Psaki reiterated on Wednesday, almost four weeks after the initial announcement, that no firm timeline has been set by the White House.
“We never gave an exact timeline,” she said. “So—maybe we should have been more specific at the time. Obviously, it takes some time and we want to make sure when we put these out they are clear and they provide the guidance necessary for businesses.”
She went on to say, “I can’t give you a timeline. OSHA is working on them. Hopefully we’ll know more in the coming weeks.”
The OSHA law on ETS states: “Under certain limited conditions, OSHA is authorized to set emergency temporary standards that take effect immediately and are in effect until superseded by a permanent standard.

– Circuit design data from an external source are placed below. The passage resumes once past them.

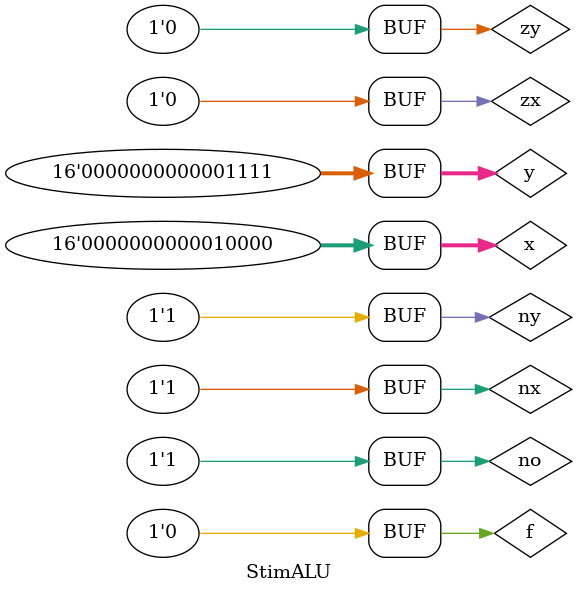
<source format=v>
module StimHalfAdder ;

wire s,c ;
reg a,b ;

HalfAdder HOut(a,b,s,c) ;

initial 
begin
	a = 0 ; b = 0 ; #10 ; 
	a = 0 ; b = 1 ; #10 ;
	a = 1 ; b = 0 ; #10 ;
	a = 1 ; b = 1 ; #10 ;
end

endmodule 

module StimFullAdder ;

wire s,c ;
reg a,b,c0 ;

FullAdder FOut(a,b,c0,s,c) ;

initial 
begin
	c0 = 0 ; a = 0 ; b = 0 ; #10 ; 
	c0 = 0 ; a = 0 ; b = 1 ; #10 ;
	c0 = 0 ; a = 1 ; b = 0 ; #10 ;
	c0 = 0 ; a = 1 ; b = 1 ; #10 ;
	c0 = 1 ; a = 0 ; b = 0 ; #10 ; 
	c0 = 1 ; a = 0 ; b = 1 ; #10 ;
	c0 = 1 ; a = 1 ; b = 0 ; #10 ;
	c0 = 1 ; a = 1 ; b = 1 ; #10 ;
end

endmodule 

module StimInc4Bit ;

wire [3:0] o ;
reg [3:0] a ;
integer i ;

Inc4Bit IOut(a,o) ;

initial 
begin 
	for(i=0;i<16;i=i+1)
	begin 
		a = i ; #10 ;
	end
end

endmodule 

module StimAdd4Bit ;

wire [3:0] o ;
reg [3:0] a,b ;

Add4Bit A(a,b,o) ;

initial 
begin 
	a = 15 ; b = 15 ; #10 ;
	a = 15 ; b = 0 ; #10 ;
	a = 0 ; b = 15 ; #10 ;
	a = 0 ; b = 0 ; #10 ;
	a = 9 ; b = 6 ; #10 ;
	a = 9 ; b = 7 ; #10 ;
	a = 5 ; b = 7 ; #10 ;
	a = 6 ; b = 7 ; #10 ;
end

endmodule

module StimInc16Bit ;

wire [15:0] o ;
reg [15:0] a ;
integer i ;

Inc16Bit IOut(a,o) ;

initial 
begin 
	for(i=0;i<65535;i=i+1051)
	begin 
		a = i ; #10 ;
	end
end

endmodule 

module StimAdd16Bit ;

wire [15:0] o ;
reg [15:0] a,b ;

Add16Bit A(a,b,o) ;

initial 
begin 
	a = 15 ; b = 15 ; #10 ;
	a = 15 ; b = 0 ; #10 ;
	a = 0 ; b = 15 ; #10 ;
	a = 0 ; b = 0 ; #10 ;
	a = 962 ; b = 626 ; #10 ;
	a = 936 ; b = 772 ; #10 ;
	a = 485 ; b = 727 ; #10 ;
	a = 836 ; b = 753 ; #10 ;
end

endmodule

module StimNeg16 ;

wire [15:0] o ;
reg [15:0] a ;

Neg16 N(a,o) ;

initial
begin 
	a = 151 ; #10 ;
	a = 1251 ; #10 ;
	a = 38563 ; #10 ;
	a = 47251 ; #10 ;
	a = 12845 ; #10 ;
	a = 8221 ; #10 ;
	a = 3732 ; #10 ;
	a = 1754 ; #10 ;
end

endmodule 

module StimALU ;

wire [15:0] o ;
wire ng,zr ;
reg [15:0] x,y ;
reg zx,nx,zy,ny,f,no ;

ALU A(x,y,zx,nx,zy,ny,f,no,zr,ng,o) ;

initial 
begin 
	x = 16 ; y = 15 ; 
	zx = 0 ; nx = 0 ; zy = 0 ; ny = 0 ; f = 1 ; no = 0 ; #10 ; // x+y 
	zx = 0 ; nx = 1 ; zy = 0 ; ny = 0 ; f = 1 ; no = 1 ; #10 ; // x-y 
	zx = 0 ; nx = 0 ; zy = 0 ; ny = 1 ; f = 1 ; no = 1 ; #10 ; // y-x 
	zx = 1 ; nx = 0 ; zy = 1 ; ny = 0 ; f = 1 ; no = 0 ; #10 ; // 0
	zx = 1 ; nx = 1 ; zy = 1 ; ny = 1 ; f = 1 ; no = 1 ; #10 ; // 1
	zx = 1 ; nx = 1 ; zy = 1 ; ny = 0 ; f = 1 ; no = 0 ; #10 ; // -1
	zx = 0 ; nx = 0 ; zy = 1 ; ny = 1 ; f = 0 ; no = 0 ; #10 ; // x
	zx = 1 ; nx = 1 ; zy = 0 ; ny = 0 ; f = 0 ; no = 0 ; #10 ; // y
	zx = 0 ; nx = 0 ; zy = 1 ; ny = 1 ; f = 1 ; no = 1 ; #10 ; // -x
	zx = 1 ; nx = 1 ; zy = 0 ; ny = 0 ; f = 1 ; no = 1 ; #10 ; // -y 
	zx = 0 ; nx = 0 ; zy = 1 ; ny = 1 ; f = 0 ; no = 1 ; #10 ; // !x 
	zx = 1 ; nx = 1 ; zy = 0 ; ny = 0 ; f = 0 ; no = 1 ; #10 ; // !y 
	zx = 0 ; nx = 1 ; zy = 1 ; ny = 1 ; f = 1 ; no = 1 ; #10 ; // x+1
	zx = 1 ; nx = 1 ; zy = 0 ; ny = 1 ; f = 1 ; no = 1 ; #10 ; // y+1
	zx = 0 ; nx = 0 ; zy = 1 ; ny = 1 ; f = 1 ; no = 0 ; #10 ; // x-1 
	zx = 1 ; nx = 1 ; zy = 0 ; ny = 0 ; f = 1 ; no = 0 ; #10 ; // y-1
	zx = 0 ; nx = 0 ; zy = 0 ; ny = 0 ; f = 0 ; no = 0 ; #10 ; // x&y 
	zx = 0 ; nx = 1 ; zy = 0 ; ny = 1 ; f = 0 ; no = 1 ; #10 ; // x|y 
end

endmodule
	
</source>
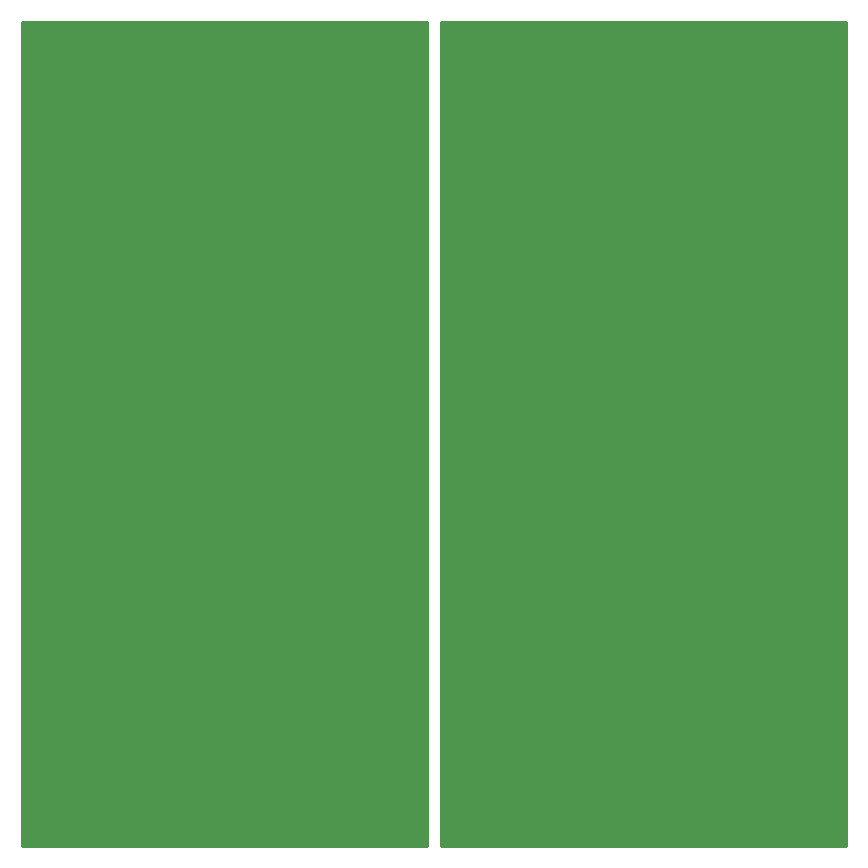
<source format=gbr>
G04 #@! TF.GenerationSoftware,KiCad,Pcbnew,(5.1.5)-3*
G04 #@! TF.CreationDate,2020-06-13T14:21:20+02:00*
G04 #@! TF.ProjectId,elektrode_v3_bipolar,656c656b-7472-46f6-9465-5f76335f6269,rev?*
G04 #@! TF.SameCoordinates,Original*
G04 #@! TF.FileFunction,Copper,L1,Top*
G04 #@! TF.FilePolarity,Positive*
%FSLAX46Y46*%
G04 Gerber Fmt 4.6, Leading zero omitted, Abs format (unit mm)*
G04 Created by KiCad (PCBNEW (5.1.5)-3) date 2020-06-13 14:21:20*
%MOMM*%
%LPD*%
G04 APERTURE LIST*
%ADD10C,0.800000*%
%ADD11C,0.250000*%
%ADD12C,0.254000*%
G04 APERTURE END LIST*
D10*
X90000000Y-70000000D03*
X90000000Y-130000000D03*
X90000000Y-107500000D03*
X90000000Y-92500000D03*
X110000000Y-70000000D03*
X110000000Y-130000000D03*
X110000000Y-107500000D03*
X110000000Y-92500000D03*
D11*
X115325001Y-70275001D02*
X129724999Y-70275001D01*
D12*
G36*
X99373000Y-134873000D02*
G01*
X65127000Y-134873000D01*
X65127000Y-65127000D01*
X99373000Y-65127000D01*
X99373000Y-134873000D01*
G37*
X99373000Y-134873000D02*
X65127000Y-134873000D01*
X65127000Y-65127000D01*
X99373000Y-65127000D01*
X99373000Y-134873000D01*
G36*
X134873000Y-134873000D02*
G01*
X100627000Y-134873000D01*
X100627000Y-65127000D01*
X134873000Y-65127000D01*
X134873000Y-134873000D01*
G37*
X134873000Y-134873000D02*
X100627000Y-134873000D01*
X100627000Y-65127000D01*
X134873000Y-65127000D01*
X134873000Y-134873000D01*
M02*

</source>
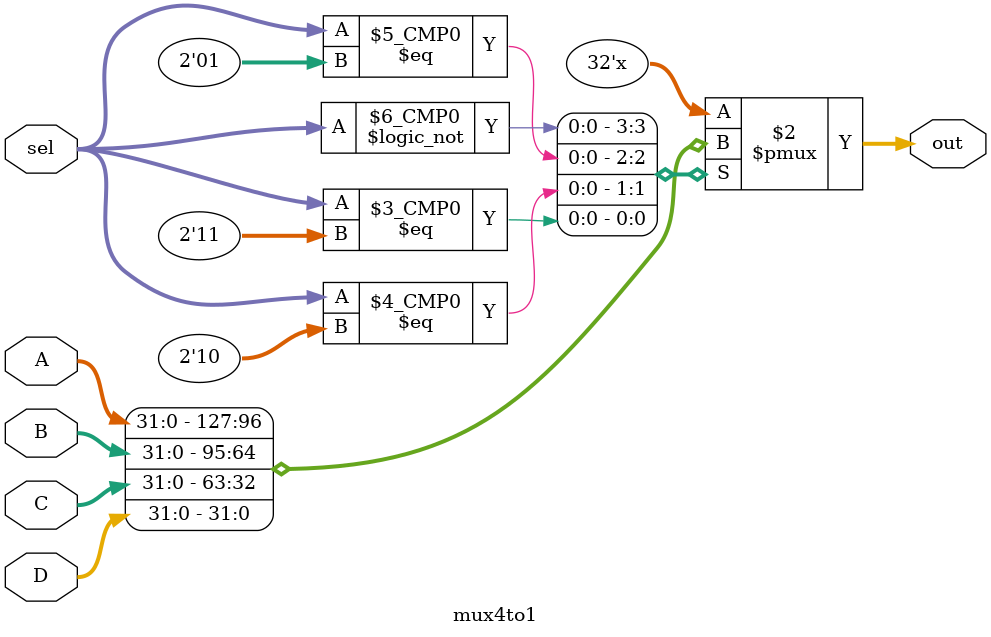
<source format=v>
module mux4to1 (
    input [1:0] sel,
    input [31:0] A,
    input [31:0] B,
    input [31:0] C,
    input [31:0] D,
    output reg [31:0] out
);

always @(*)begin
    case (sel)
        0: out = A;
        1: out = B;
        2: out = C;
        3: out = D;
        default: out = A;
    endcase

end
    
endmodule

</source>
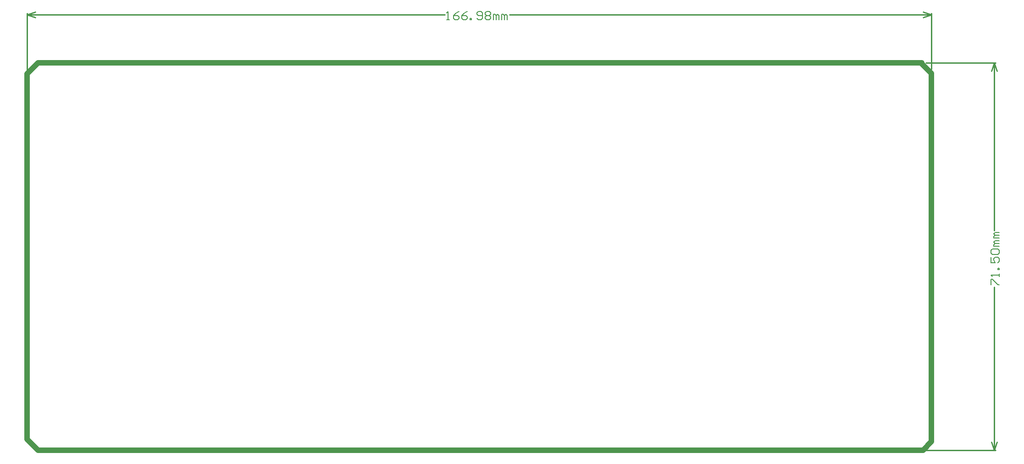
<source format=gm1>
G04*
G04 #@! TF.GenerationSoftware,Altium Limited,Altium Designer,21.9.1 (22)*
G04*
G04 Layer_Color=16711935*
%FSLAX25Y25*%
%MOIN*%
G70*
G04*
G04 #@! TF.SameCoordinates,6B560933-D042-473C-9E78-3B088F3B31AC*
G04*
G04*
G04 #@! TF.FilePolarity,Positive*
G04*
G01*
G75*
%ADD14C,0.00600*%
%ADD16C,0.01000*%
%ADD114C,0.04000*%
D14*
X305107Y313101D02*
X307106D01*
X306107D01*
Y319099D01*
X305107Y318099D01*
X314104Y319099D02*
X312105Y318099D01*
X310105Y316100D01*
Y314101D01*
X311105Y313101D01*
X313105D01*
X314104Y314101D01*
Y315100D01*
X313105Y316100D01*
X310105D01*
X320102Y319099D02*
X318103Y318099D01*
X316104Y316100D01*
Y314101D01*
X317103Y313101D01*
X319103D01*
X320102Y314101D01*
Y315100D01*
X319103Y316100D01*
X316104D01*
X322102Y313101D02*
Y314101D01*
X323101D01*
Y313101D01*
X322102D01*
X327100Y314101D02*
X328100Y313101D01*
X330099D01*
X331099Y314101D01*
Y318099D01*
X330099Y319099D01*
X328100D01*
X327100Y318099D01*
Y317100D01*
X328100Y316100D01*
X331099D01*
X333098Y318099D02*
X334098Y319099D01*
X336097D01*
X337097Y318099D01*
Y317100D01*
X336097Y316100D01*
X337097Y315100D01*
Y314101D01*
X336097Y313101D01*
X334098D01*
X333098Y314101D01*
Y315100D01*
X334098Y316100D01*
X333098Y317100D01*
Y318099D01*
X334098Y316100D02*
X336097D01*
X339096Y313101D02*
Y317100D01*
X340096D01*
X341095Y316100D01*
Y313101D01*
Y316100D01*
X342095Y317100D01*
X343095Y316100D01*
Y313101D01*
X345094D02*
Y317100D01*
X346094D01*
X347094Y316100D01*
Y313101D01*
Y316100D01*
X348093Y317100D01*
X349093Y316100D01*
Y313101D01*
X700601Y120154D02*
Y124153D01*
X701601D01*
X705599Y120154D01*
X706599D01*
Y126152D02*
Y128152D01*
Y127152D01*
X700601D01*
X701601Y126152D01*
X706599Y131151D02*
X705599D01*
Y132150D01*
X706599D01*
Y131151D01*
X700601Y140148D02*
Y136149D01*
X703600D01*
X702600Y138148D01*
Y139148D01*
X703600Y140148D01*
X705599D01*
X706599Y139148D01*
Y137149D01*
X705599Y136149D01*
X701601Y142147D02*
X700601Y143147D01*
Y145146D01*
X701601Y146146D01*
X705599D01*
X706599Y145146D01*
Y143147D01*
X705599Y142147D01*
X701601D01*
X706599Y148145D02*
X702600D01*
Y149145D01*
X703600Y150145D01*
X706599D01*
X703600D01*
X702600Y151144D01*
X703600Y152144D01*
X706599D01*
Y154143D02*
X702600D01*
Y155143D01*
X703600Y156142D01*
X706599D01*
X703600D01*
X702600Y157142D01*
X703600Y158142D01*
X706599D01*
D16*
X0Y316700D02*
X6000Y318700D01*
X0Y316700D02*
X6000Y314700D01*
X651400D02*
X657400Y316700D01*
X651400Y318700D02*
X657400Y316700D01*
X0D02*
X303507D01*
X350693D02*
X657400D01*
X0Y276700D02*
Y317700D01*
X657400Y276800D02*
Y317700D01*
X703000Y281496D02*
X705000Y275496D01*
X701000D02*
X703000Y281496D01*
X701000Y6000D02*
X703000Y0D01*
X705000Y6000D01*
X703000Y159742D02*
Y281496D01*
Y0D02*
Y118554D01*
X653224Y281496D02*
X704000D01*
X653295Y0D02*
X704000D01*
D114*
X657400Y7200D02*
Y273800D01*
X0Y273700D02*
X7796Y281496D01*
X0Y7874D02*
X7874Y0D01*
X0Y7874D02*
Y273700D01*
X7796Y281496D02*
X650224D01*
X7874Y0D02*
X650295D01*
X650224Y280976D02*
Y281496D01*
Y280976D02*
X657400Y273800D01*
X651200Y0D02*
X657400Y6200D01*
M02*

</source>
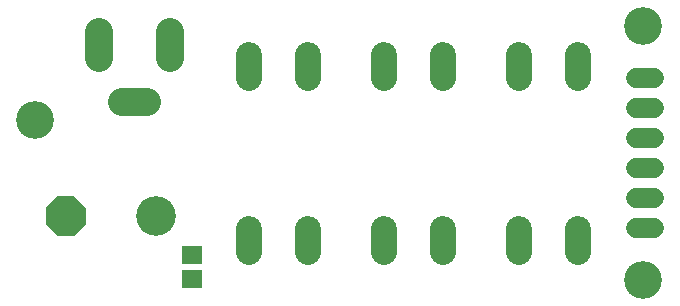
<source format=gbr>
G04 EAGLE Gerber RS-274X export*
G75*
%MOMM*%
%FSLAX34Y34*%
%LPD*%
%INSoldermask Bottom*%
%IPPOS*%
%AMOC8*
5,1,8,0,0,1.08239X$1,22.5*%
G01*
%ADD10C,3.203200*%
%ADD11P,3.629037X8X202.500000*%
%ADD12C,3.352800*%
%ADD13R,1.803200X1.503200*%
%ADD14C,2.387600*%
%ADD15C,2.184400*%
%ADD16C,1.727200*%


D10*
X25000Y165100D03*
X540000Y245000D03*
X540000Y30000D03*
D11*
X50800Y83820D03*
D12*
X127000Y83820D03*
D13*
X157480Y50640D03*
X157480Y30640D03*
D14*
X120142Y180600D02*
X98298Y180600D01*
X79220Y217678D02*
X79220Y239522D01*
X139220Y239522D02*
X139220Y217678D01*
D15*
X256286Y73406D02*
X256286Y53594D01*
X206248Y53594D02*
X206248Y73406D01*
X370586Y73406D02*
X370586Y53594D01*
X320548Y53594D02*
X320548Y73406D01*
X484886Y73406D02*
X484886Y53594D01*
X434848Y53594D02*
X434848Y73406D01*
X205994Y200914D02*
X205994Y220726D01*
X256032Y220726D02*
X256032Y200914D01*
X320294Y200914D02*
X320294Y220726D01*
X370332Y220726D02*
X370332Y200914D01*
X434594Y200914D02*
X434594Y220726D01*
X484632Y220726D02*
X484632Y200914D01*
D16*
X533400Y73660D02*
X548640Y73660D01*
X548640Y99060D02*
X533400Y99060D01*
X533400Y124460D02*
X548640Y124460D01*
X548640Y149860D02*
X533400Y149860D01*
X533400Y175260D02*
X548640Y175260D01*
X548640Y200660D02*
X533400Y200660D01*
M02*

</source>
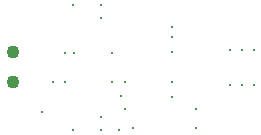
<source format=gbr>
%TF.GenerationSoftware,Altium Limited,Altium Designer,23.5.1 (21)*%
G04 Layer_Color=0*
%FSLAX45Y45*%
%MOMM*%
%TF.SameCoordinates,DD9E7470-14DF-4C20-BCD2-90D554482088*%
%TF.FilePolarity,Positive*%
%TF.FileFunction,Plated,1,4,PTH,Drill*%
%TF.Part,Single*%
G01*
G75*
%TA.AperFunction,ComponentDrill*%
%ADD57C,1.10000*%
%TA.AperFunction,ViaDrill,NotFilled*%
%ADD58C,0.30000*%
D57*
X-640000Y-127000D02*
D03*
Y127000D02*
D03*
D58*
X-120000Y120000D02*
D03*
X710000Y340000D02*
D03*
X-133488Y530019D02*
D03*
X1200000Y-150000D02*
D03*
X1300000D02*
D03*
X1400000D02*
D03*
Y150000D02*
D03*
X1300000D02*
D03*
X1200000D02*
D03*
X709999Y-254000D02*
D03*
X710000Y-127000D02*
D03*
X710000Y254000D02*
D03*
X710000Y127000D02*
D03*
X310000Y-350000D02*
D03*
X380000Y-510000D02*
D03*
X280000Y-240000D02*
D03*
X310000Y-120000D02*
D03*
X-390009Y-379990D02*
D03*
X200000Y-120000D02*
D03*
X909991Y-349990D02*
D03*
Y-509991D02*
D03*
X106500Y530019D02*
D03*
Y420019D02*
D03*
X106488Y-420000D02*
D03*
X-133500Y-530000D02*
D03*
X-299991Y-119990D02*
D03*
X-200000Y-120000D02*
D03*
X-200019Y119988D02*
D03*
X199981D02*
D03*
X260000Y-530000D02*
D03*
X106488Y-530000D02*
D03*
%TF.MD5,c8326902f847ef6009f42a5f1a76c698*%
M02*

</source>
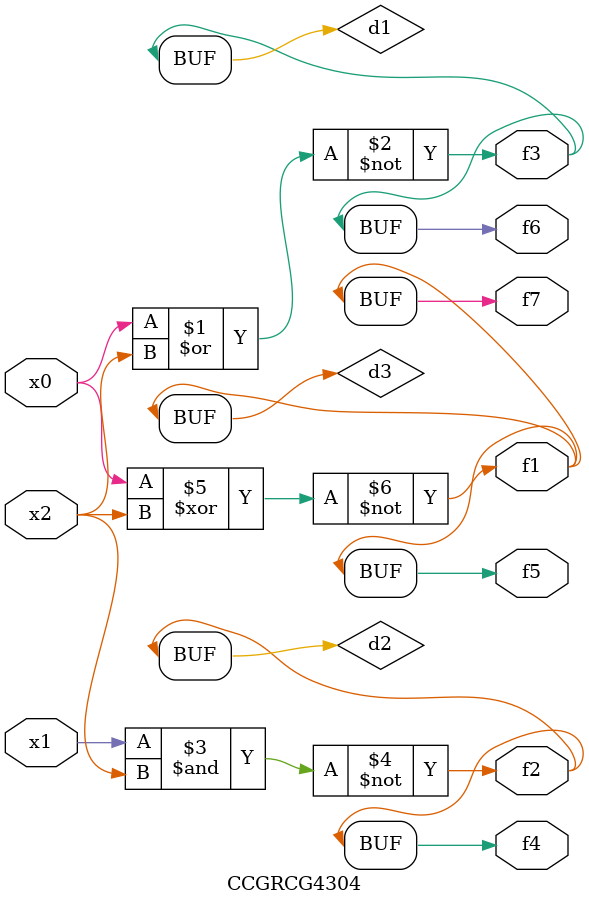
<source format=v>
module CCGRCG4304(
	input x0, x1, x2,
	output f1, f2, f3, f4, f5, f6, f7
);

	wire d1, d2, d3;

	nor (d1, x0, x2);
	nand (d2, x1, x2);
	xnor (d3, x0, x2);
	assign f1 = d3;
	assign f2 = d2;
	assign f3 = d1;
	assign f4 = d2;
	assign f5 = d3;
	assign f6 = d1;
	assign f7 = d3;
endmodule

</source>
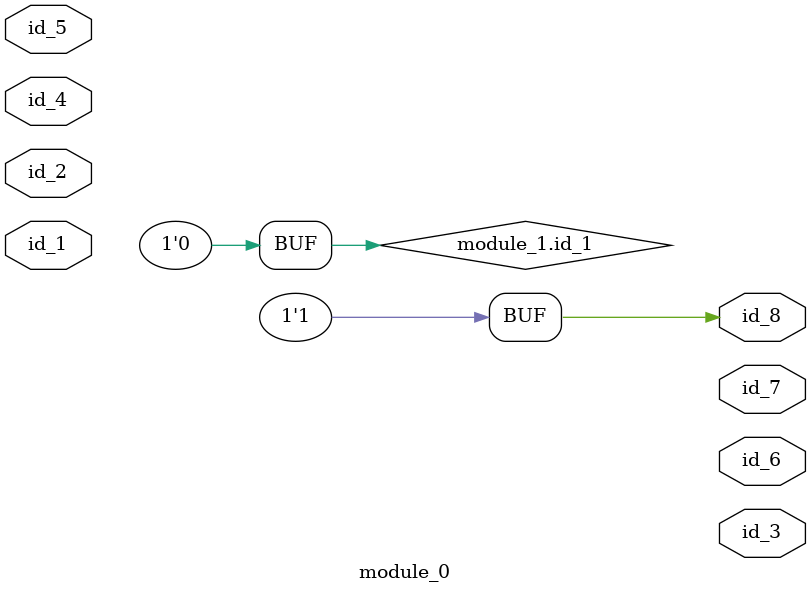
<source format=v>
module module_0 (
    id_1,
    id_2,
    id_3,
    id_4,
    id_5,
    id_6,
    id_7,
    id_8
);
  output tri id_8;
  output wire id_7;
  output wire id_6;
  inout wire id_5;
  assign module_1.id_1 = 0;
  inout wire id_4;
  output wire id_3;
  inout wire id_2;
  inout wire id_1;
  wire id_9;
  ;
  assign id_8 = 1 && 1;
endmodule
module module_1 #(
    parameter id_0 = 32'd59
) (
    input  wire _id_0,
    output wor  id_1
);
  wire id_3;
  module_0 modCall_1 (
      id_3,
      id_3,
      id_3,
      id_3,
      id_3,
      id_3,
      id_3,
      id_3
  );
  wire [id_0 : -1] id_4;
  wire [~  id_0 : -1] id_5;
endmodule

</source>
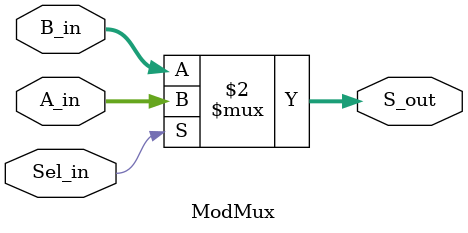
<source format=v>
 `timescale 1 ns/1 ps                             
 module ModMux(S_out,                             
               A_in,                              
 		      B_in,                                 
 			  Sel_in                                
               ) ;                                
 parameter P_WIDTH     = 64 ;                     
                                                  
 output[P_WIDTH-1:0] S_out ;                      
                                                  
 input [P_WIDTH-1:0] A_in ;                       
 input [P_WIDTH-1:0] B_in ;                       
 input               Sel_in ;                     
                                                  
 	//                                              
 	assign S_out = (Sel_in==1'b1) ? A_in : B_in ;   
 	                                                
 	                                                
 endmodule                                        

</source>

OSHA must determine that workers are in grave danger due to exposure to toxic substances or agents determined to be toxic or physically harmful, or to new hazards and that an emergency standard is needed to protect them.”
While the Biden Administration maintains that the mandates are legal under OSHA law, several Republican lawmakers and attorneys general have voiced opposition to the executive order, with many vowing to fight it in court.
“The COVID-19 vaccines are safe and effective tools to prevent the disease, but getting the vaccine is and should be a choice,” Arizona Gov. Doug Ducey said in a statement following Biden’s announcement. “These mandates are outrageous. They will never stand up in court. We must and will push back.”
Many private businesses and state governments have put their own vaccine mandates into effect ahead of the federal law, and some large companies have fired hundreds of workers who refuse to get the shot.
United Airlines says it is set to terminate 593 of its employees who have chosen to not comply with the company’s vaccine mandate. Almost 200 Minnesota healthcare workers sued their employers in a bid to block mandates at their facilities. And Thousands of New York health care workers have been put on unpaid leave following a Sept. 27 deadline in that state for health care workers to get vaccinated.
Nick Ciolino covers the White House.